* Task instructions *
Return each line of the listing below, unchanged, and omit the images.

* Data for the task *
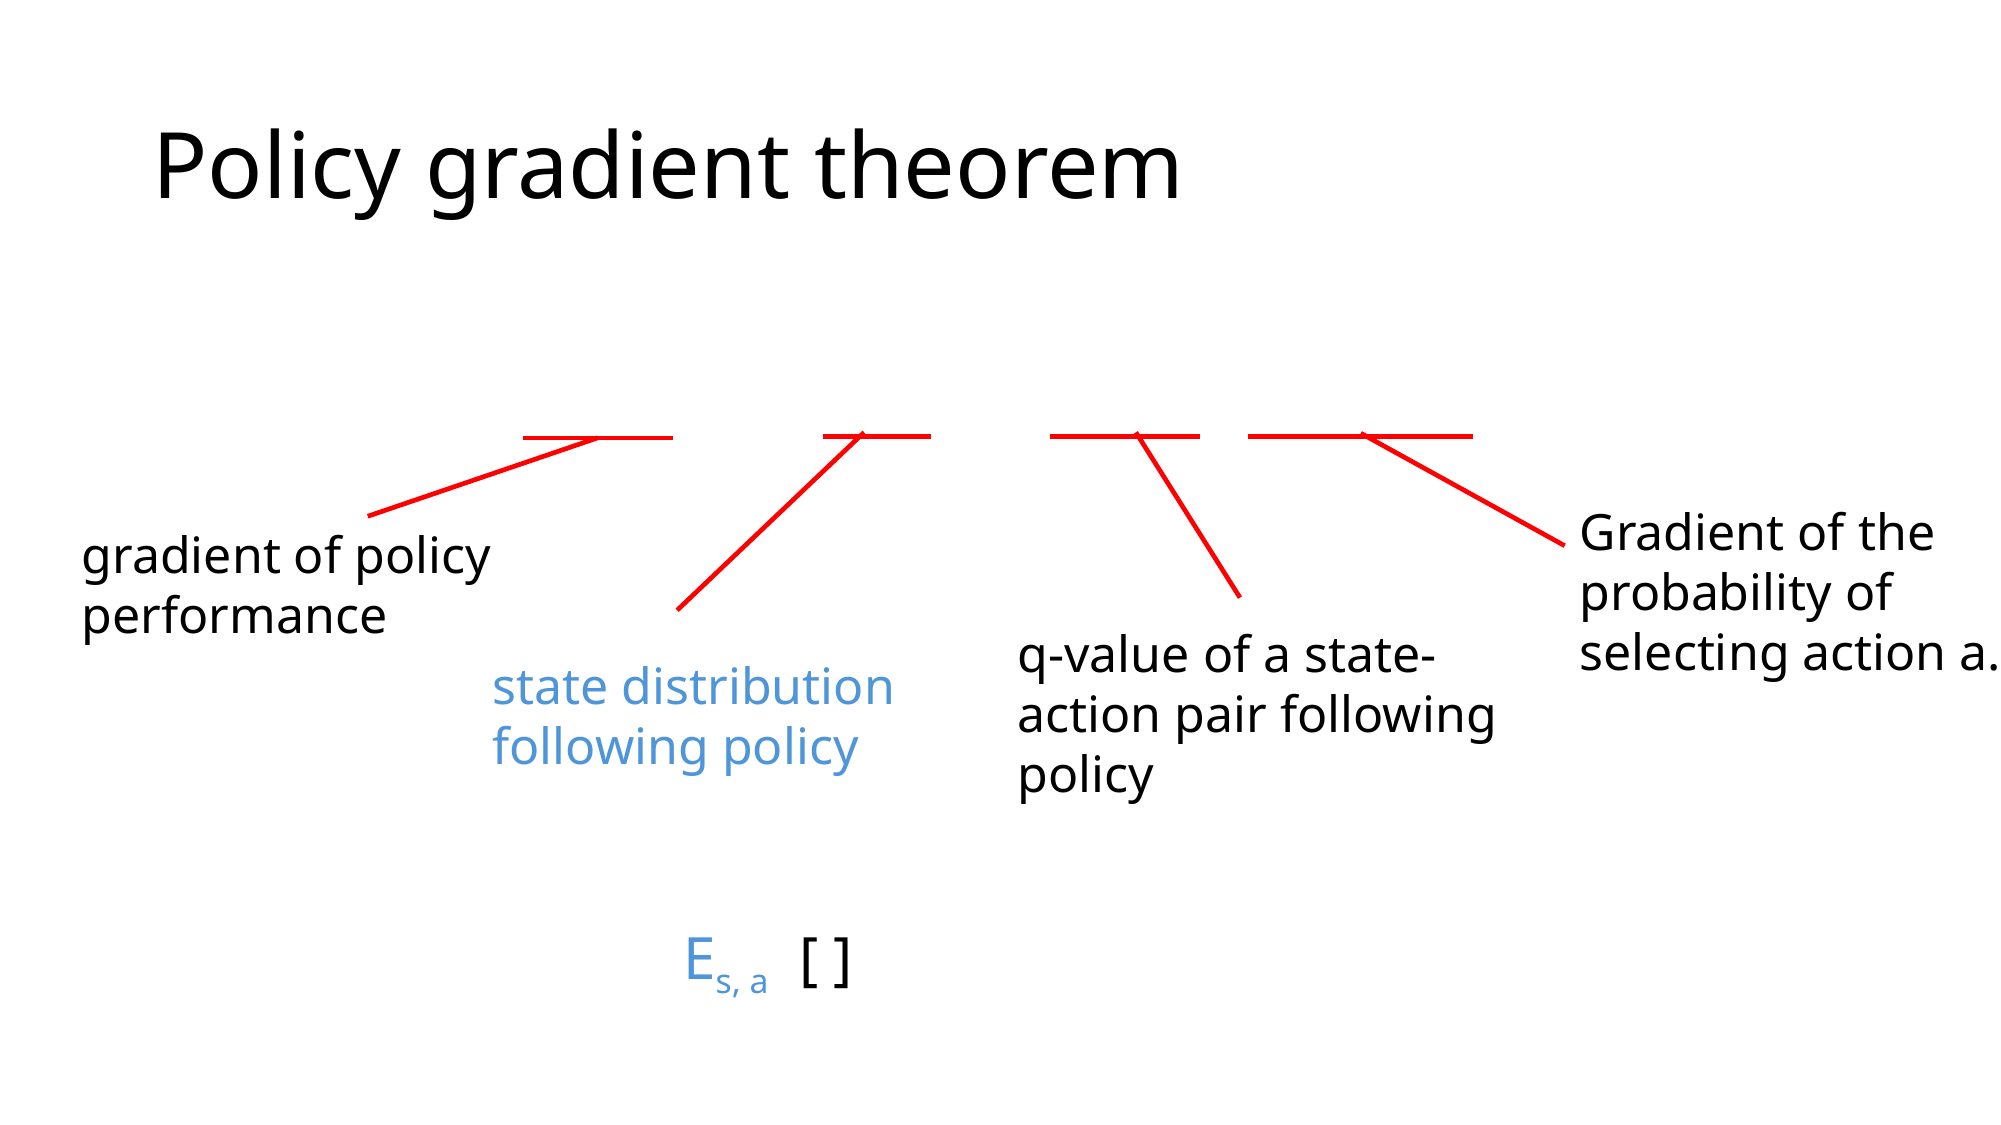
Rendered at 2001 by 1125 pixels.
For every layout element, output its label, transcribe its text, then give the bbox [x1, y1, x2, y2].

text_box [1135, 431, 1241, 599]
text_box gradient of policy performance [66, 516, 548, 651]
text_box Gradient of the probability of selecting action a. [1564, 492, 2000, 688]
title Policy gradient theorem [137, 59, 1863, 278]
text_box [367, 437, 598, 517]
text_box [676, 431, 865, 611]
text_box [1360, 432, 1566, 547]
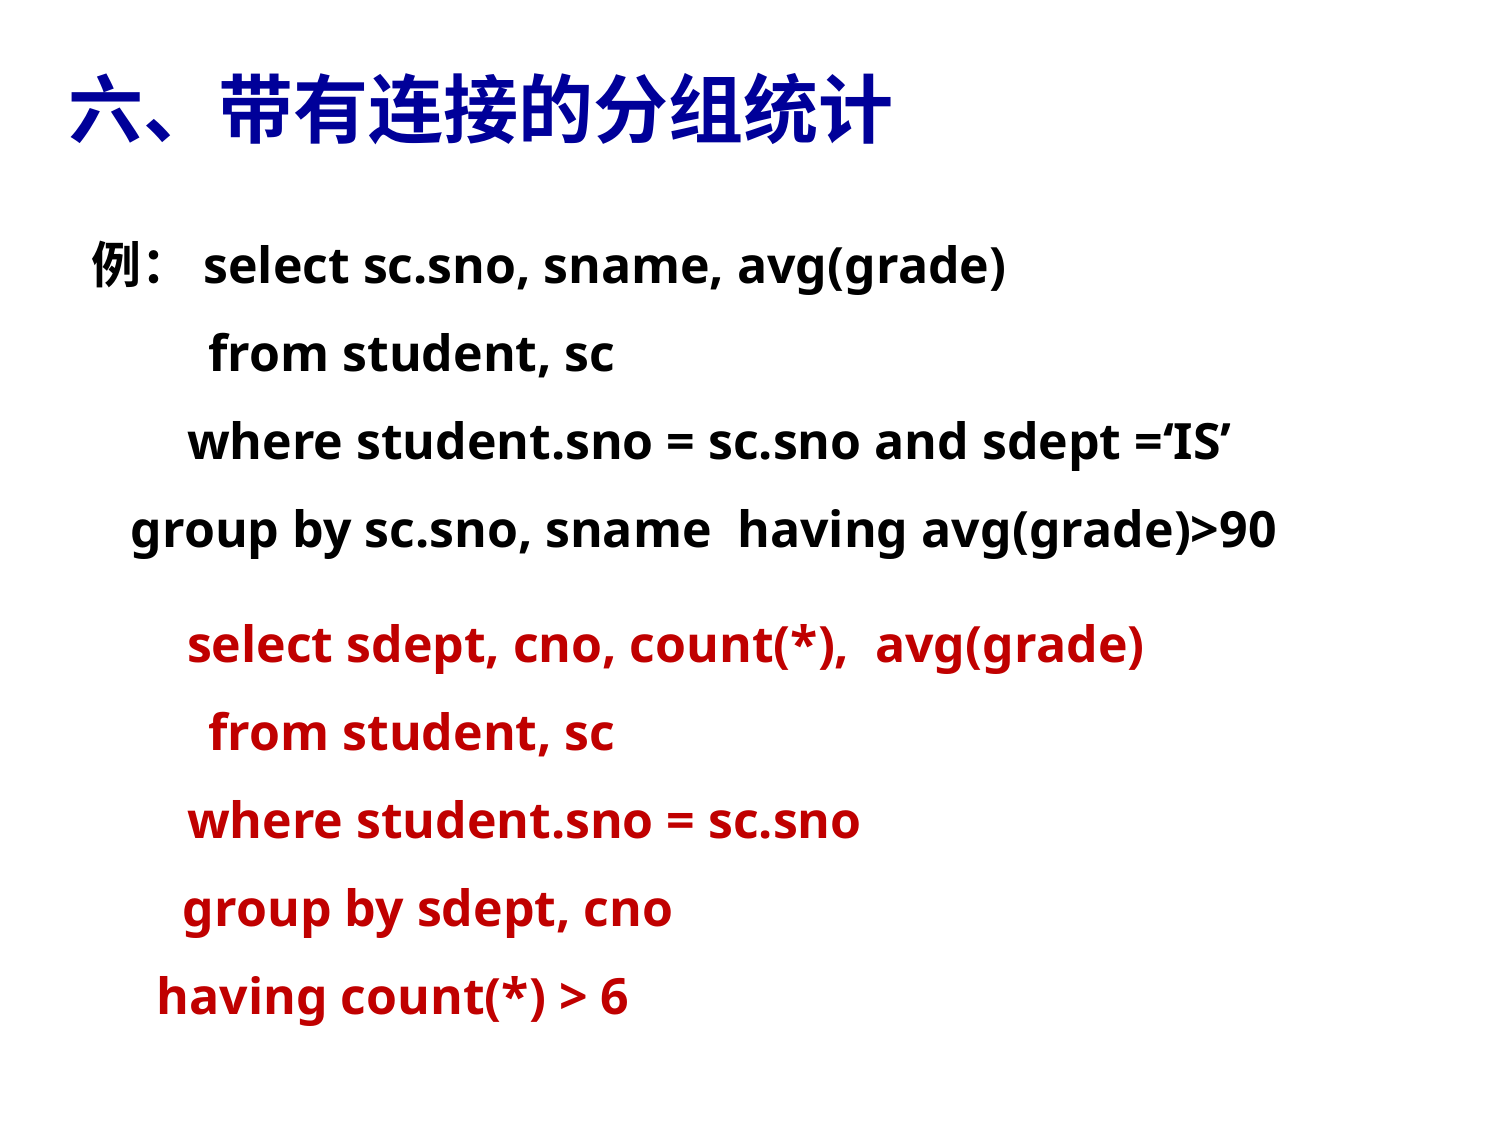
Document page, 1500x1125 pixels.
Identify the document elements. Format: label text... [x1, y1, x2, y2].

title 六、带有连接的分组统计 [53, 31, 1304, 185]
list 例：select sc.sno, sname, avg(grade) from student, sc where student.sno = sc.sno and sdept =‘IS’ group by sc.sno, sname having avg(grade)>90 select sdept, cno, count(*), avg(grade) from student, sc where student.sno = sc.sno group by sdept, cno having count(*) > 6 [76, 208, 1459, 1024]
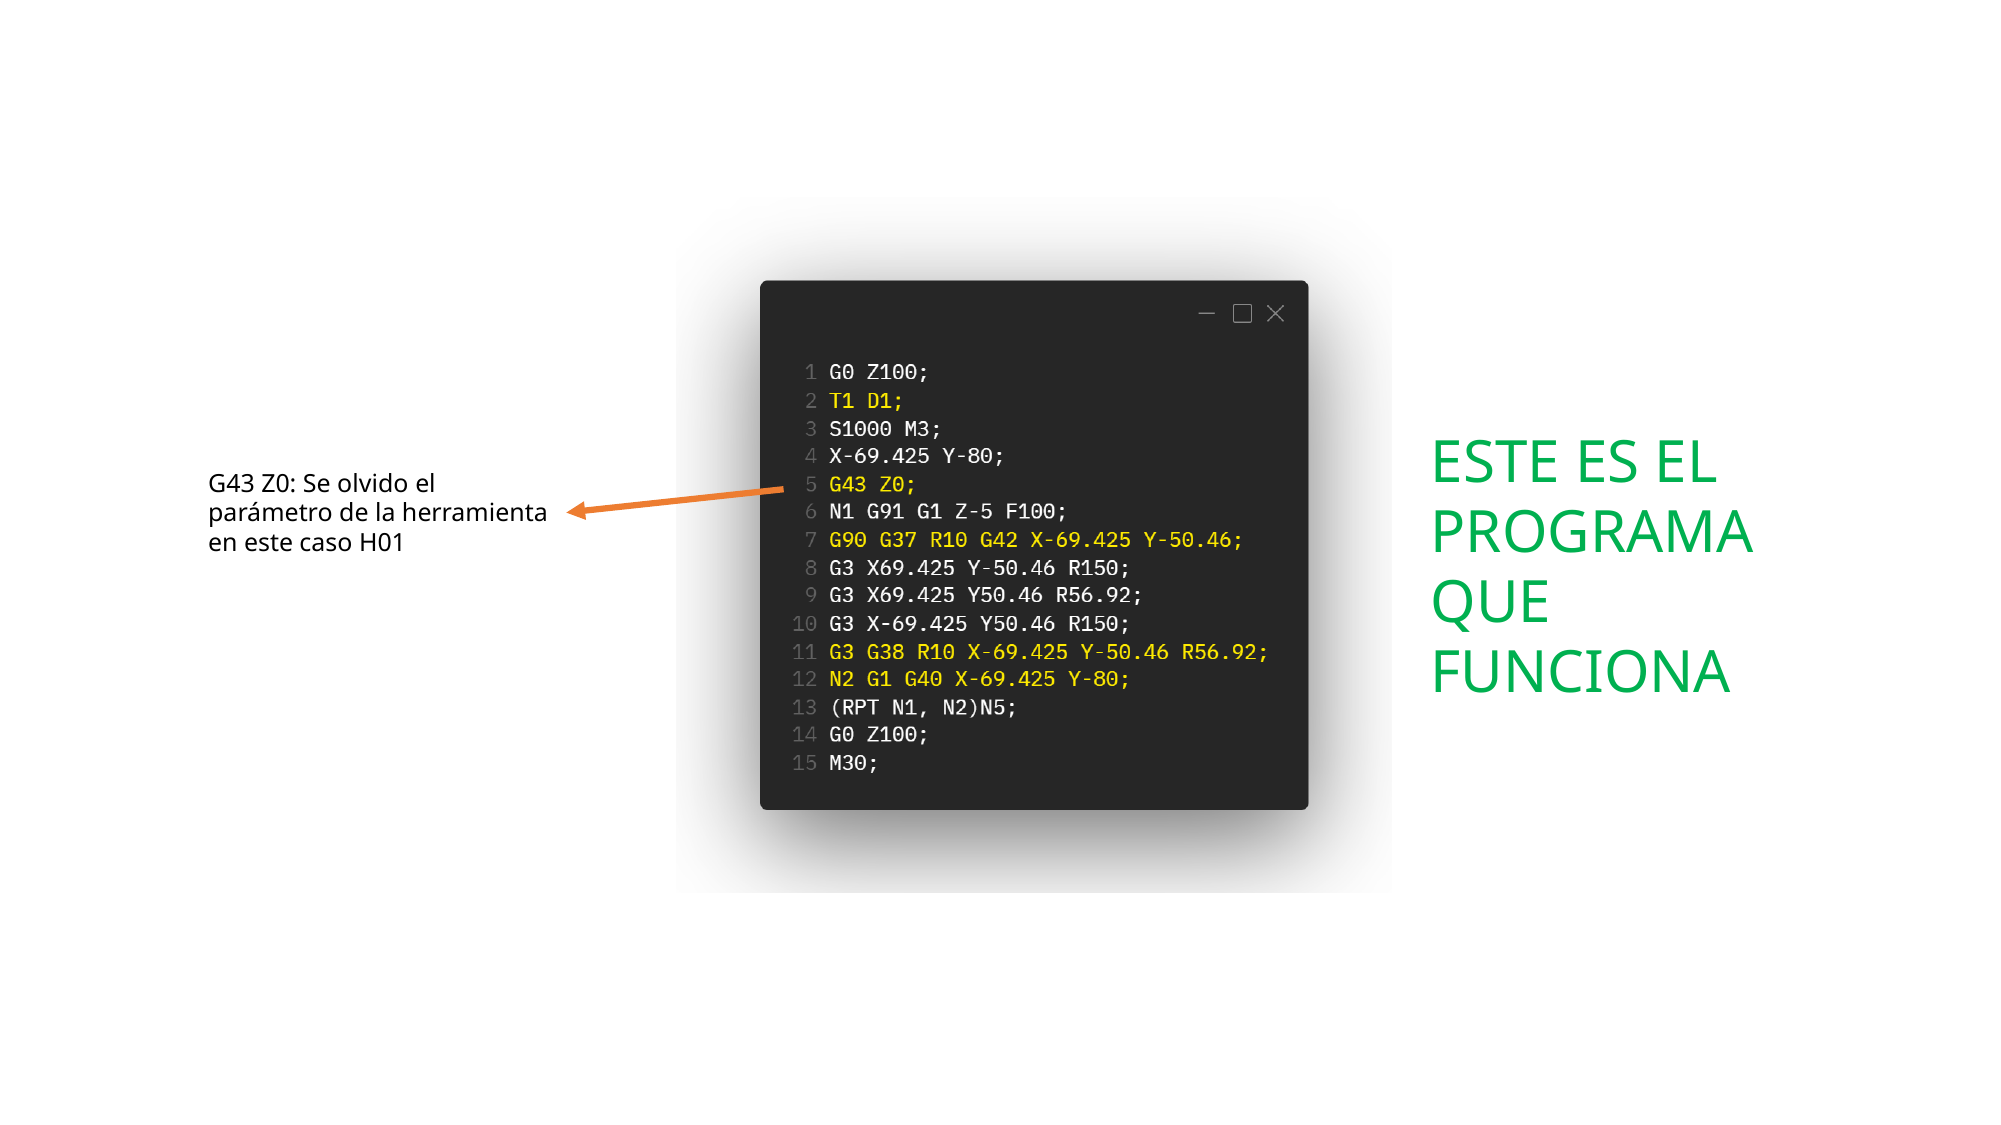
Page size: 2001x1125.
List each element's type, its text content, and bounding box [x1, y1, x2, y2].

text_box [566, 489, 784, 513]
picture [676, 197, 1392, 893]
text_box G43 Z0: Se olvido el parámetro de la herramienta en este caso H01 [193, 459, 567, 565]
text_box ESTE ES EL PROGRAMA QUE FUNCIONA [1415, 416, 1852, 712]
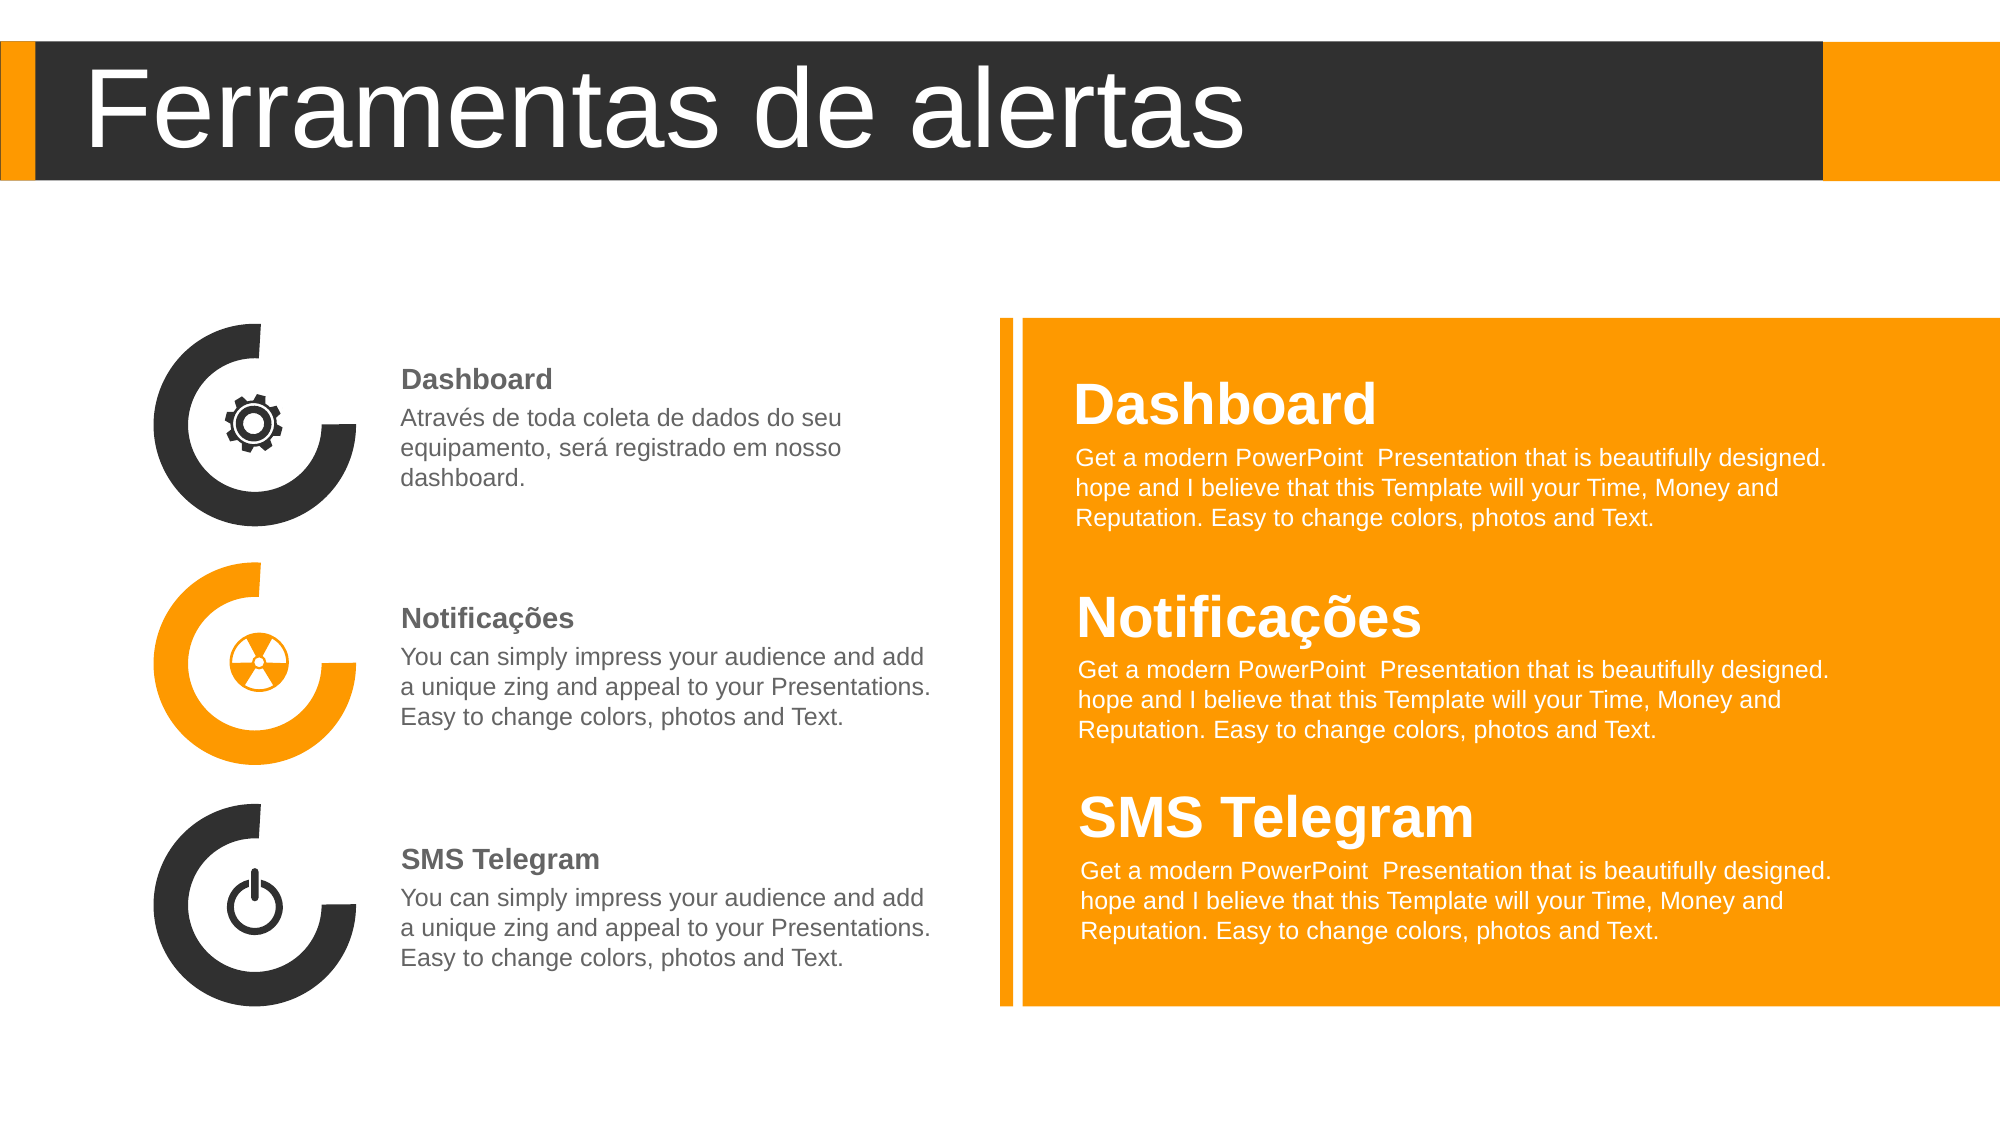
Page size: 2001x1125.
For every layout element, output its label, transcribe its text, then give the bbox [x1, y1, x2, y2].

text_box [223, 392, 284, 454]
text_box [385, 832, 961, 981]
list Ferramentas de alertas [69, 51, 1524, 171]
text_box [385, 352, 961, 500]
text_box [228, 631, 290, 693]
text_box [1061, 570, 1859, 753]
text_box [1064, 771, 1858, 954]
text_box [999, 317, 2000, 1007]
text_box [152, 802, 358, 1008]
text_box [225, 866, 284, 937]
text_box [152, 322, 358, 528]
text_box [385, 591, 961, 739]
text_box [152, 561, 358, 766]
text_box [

* Solution for this exercise *
Rendered at 2001 by 1125 pixels.
For every layout element, output its label, transcribe its text, then give the bbox [x1, y1, x2, y2].

text_box [1135, 431, 1241, 599]
text_box gradient of policy performance [66, 516, 548, 651]
text_box Gradient of the probability of selecting action a. [1564, 492, 2000, 688]
title Policy gradient theorem [137, 59, 1863, 278]
text_box [367, 437, 598, 517]
text_box [676, 431, 865, 611]
text_box [1360, 432, 1566, 547]
Document page, 1500x1125 pixels.
Identify the document elements. Format: label text... [x1, y1, x2, y2].

title 六、带有连接的分组统计 [53, 31, 1304, 185]
list 例：select sc.sno, sname, avg(grade) from student, sc where student.sno = sc.sno and sdept =‘IS’ group by sc.sno, sname having avg(grade)>90 select sdept, cno, count(*), avg(grade) from student, sc where student.sno = sc.sno group by sdept, cno having count(*) > 6 [76, 208, 1459, 1024]
Page size: 2001x1125.
List each element's type, its text content, and bounding box [x1, y1, x2, y2].

text_box [566, 489, 784, 513]
picture [676, 197, 1392, 893]
text_box G43 Z0: Se olvido el parámetro de la herramienta en este caso H01 [193, 459, 567, 565]
text_box ESTE ES EL PROGRAMA QUE FUNCIONA [1415, 416, 1852, 712]
Page size: 2001x1125.
For every layout element, output its label, transcribe its text, then give the bbox [x1, y1, x2, y2].

text_box [223, 392, 284, 454]
text_box [385, 832, 961, 981]
list Ferramentas de alertas [69, 51, 1524, 171]
text_box [385, 352, 961, 500]
text_box [228, 631, 290, 693]
text_box [1061, 570, 1859, 753]
text_box [1064, 771, 1858, 954]
text_box [999, 317, 2000, 1007]
text_box [152, 802, 358, 1008]
text_box [225, 866, 284, 937]
text_box [152, 322, 358, 528]
text_box [385, 591, 961, 739]
text_box [152, 561, 358, 766]
text_box [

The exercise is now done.